- _Requirement_
Transcribe, word for word, all of the entries below, and exclude any pictures from the copy.

- _Raw data_
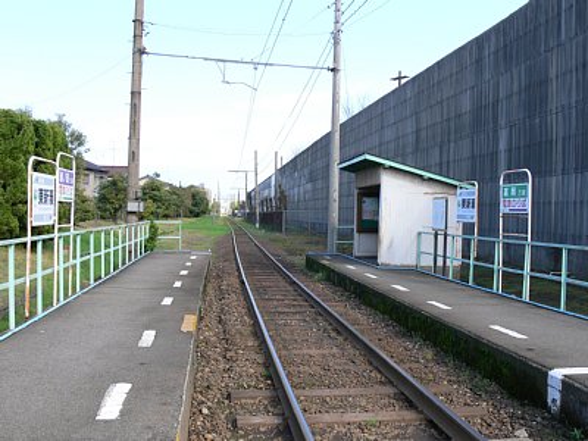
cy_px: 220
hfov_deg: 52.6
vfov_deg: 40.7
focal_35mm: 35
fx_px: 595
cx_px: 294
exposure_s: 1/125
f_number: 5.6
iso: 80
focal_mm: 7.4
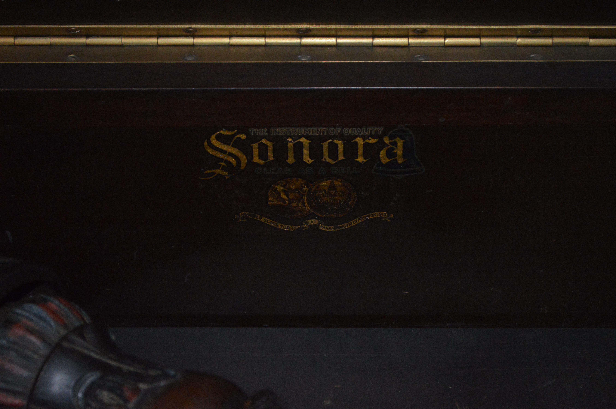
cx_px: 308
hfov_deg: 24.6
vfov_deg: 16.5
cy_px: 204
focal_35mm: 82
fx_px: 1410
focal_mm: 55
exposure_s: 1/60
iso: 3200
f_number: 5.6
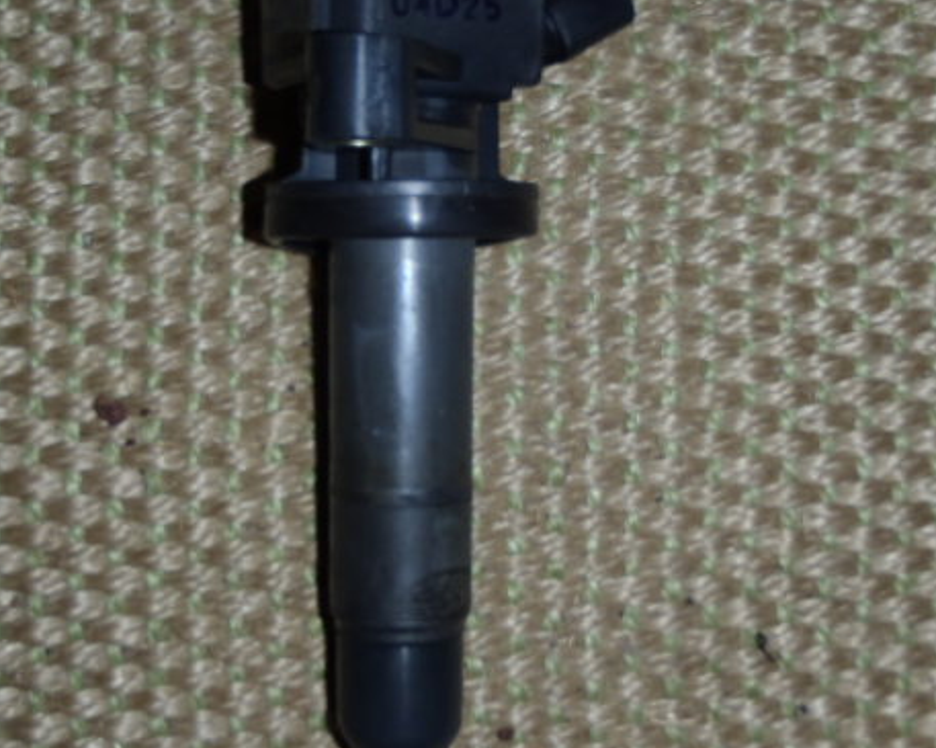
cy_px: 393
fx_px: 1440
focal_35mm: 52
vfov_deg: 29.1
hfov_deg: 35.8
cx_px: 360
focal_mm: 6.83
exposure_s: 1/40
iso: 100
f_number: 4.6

- _Output_
cy_px: 220
hfov_deg: 52.6
vfov_deg: 40.7
focal_35mm: 35
fx_px: 595
cx_px: 294
exposure_s: 1/125
f_number: 5.6
iso: 80
focal_mm: 7.4
cx_px: 308
hfov_deg: 24.6
vfov_deg: 16.5
cy_px: 204
focal_35mm: 82
fx_px: 1410
focal_mm: 55
exposure_s: 1/60
iso: 3200
f_number: 5.6
cy_px: 393
fx_px: 1440
focal_35mm: 52
vfov_deg: 29.1
hfov_deg: 35.8
cx_px: 360
focal_mm: 6.83
exposure_s: 1/40
iso: 100
f_number: 4.6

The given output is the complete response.